Yes. The Real Estate Commission works with local attorneys to draft those contracts, and all of your default contracts in North Alabama will include default splits for title insurance. If you have an attorney draft up a contract specifically for you or you use a contract that came from your broker rather than the Real Estate Commission, then that’s a whole different story. The standard in our area, though, is that title will be split. The title search is not a split fee; this is a buyer fee. The deed is not a split fee either; this is a seller fee. The owner’s title policy, the lender’s title policy, the commitment for the lender, and the closing protection letter (CPL) for the lender are all split by default between buyer and seller. If you’re on the seller side, it’s always good to notify them of the fees they’ve agreed to pay by signing the contract, and that these fees are not covered in the seller paid closing costs if they’ve agreed to pay any. If you know your seller doesn’t want to pay title you can add that to the additional provisions — an attorney can help you draft that language if needed.
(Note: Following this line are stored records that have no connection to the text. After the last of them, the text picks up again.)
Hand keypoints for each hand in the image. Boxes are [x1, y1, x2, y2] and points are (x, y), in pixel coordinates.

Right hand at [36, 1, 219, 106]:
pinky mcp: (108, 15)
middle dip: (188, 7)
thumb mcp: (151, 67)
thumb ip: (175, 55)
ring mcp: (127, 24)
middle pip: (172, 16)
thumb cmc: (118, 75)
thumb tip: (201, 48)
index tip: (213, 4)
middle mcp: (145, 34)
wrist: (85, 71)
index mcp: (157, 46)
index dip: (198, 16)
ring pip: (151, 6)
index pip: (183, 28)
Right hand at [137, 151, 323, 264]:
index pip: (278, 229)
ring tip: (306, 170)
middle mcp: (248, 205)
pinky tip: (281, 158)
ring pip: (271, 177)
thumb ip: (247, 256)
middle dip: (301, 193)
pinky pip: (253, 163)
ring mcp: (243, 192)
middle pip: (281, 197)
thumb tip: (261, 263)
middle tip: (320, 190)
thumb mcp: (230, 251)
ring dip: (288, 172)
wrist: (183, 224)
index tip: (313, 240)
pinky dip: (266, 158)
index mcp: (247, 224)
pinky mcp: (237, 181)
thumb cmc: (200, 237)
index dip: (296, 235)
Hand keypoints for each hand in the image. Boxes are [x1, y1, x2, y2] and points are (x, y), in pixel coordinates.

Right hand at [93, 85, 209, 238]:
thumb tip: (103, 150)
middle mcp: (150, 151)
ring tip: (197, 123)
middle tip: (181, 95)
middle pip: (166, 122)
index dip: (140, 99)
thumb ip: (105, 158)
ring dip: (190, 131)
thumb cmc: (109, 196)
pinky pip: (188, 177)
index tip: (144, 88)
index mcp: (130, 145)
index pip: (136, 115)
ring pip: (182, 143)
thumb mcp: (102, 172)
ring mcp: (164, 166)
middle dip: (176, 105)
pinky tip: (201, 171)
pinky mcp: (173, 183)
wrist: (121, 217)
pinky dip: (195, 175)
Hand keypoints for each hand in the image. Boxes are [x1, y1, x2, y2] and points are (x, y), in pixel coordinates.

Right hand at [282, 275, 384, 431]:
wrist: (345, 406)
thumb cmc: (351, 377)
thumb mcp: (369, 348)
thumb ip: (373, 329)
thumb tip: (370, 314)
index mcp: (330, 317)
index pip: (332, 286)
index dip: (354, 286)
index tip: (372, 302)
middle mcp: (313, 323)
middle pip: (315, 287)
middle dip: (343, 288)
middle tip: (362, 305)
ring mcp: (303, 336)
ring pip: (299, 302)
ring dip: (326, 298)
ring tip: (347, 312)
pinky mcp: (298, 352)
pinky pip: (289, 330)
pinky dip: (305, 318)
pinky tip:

Do you recommend that sellers link up with an attorney for title work before listing?
We don’t typically worry about title work before listing. We’re always happy to do a quick title search online if it’s in Madison County and you just want to see what’s out there, but if you order the title search before we have a contract then we usually have to invoice you for the title search, which would amount to around $150 (and can be more depending on which county the property is in). Some people are very conservative and want to know what’s out there before they even go under contract, but it’s not that big of an issue. Your contract allows for a curative period if there are title issues; likewise, it also allows a buyer to exit a contract if title issues can’t be cured. There is no reason to allow title issues to scare you into not entering into a contract. Once you understand title insurance and how it plays in to a contract, you should feel comfortable entering into a contract on good faith that there are no title issues or that if there are they can be fixed.
We do perform title searches early, especially for clients in the county who are under metes and bounds. Sometimes buyers will have heard about restrictions in a specific area and want to know what those are before they get into a contract, so they are willing to pay the $150 up front in order to make an informed decision. We’re always happy to do that ahead of time, just let us know.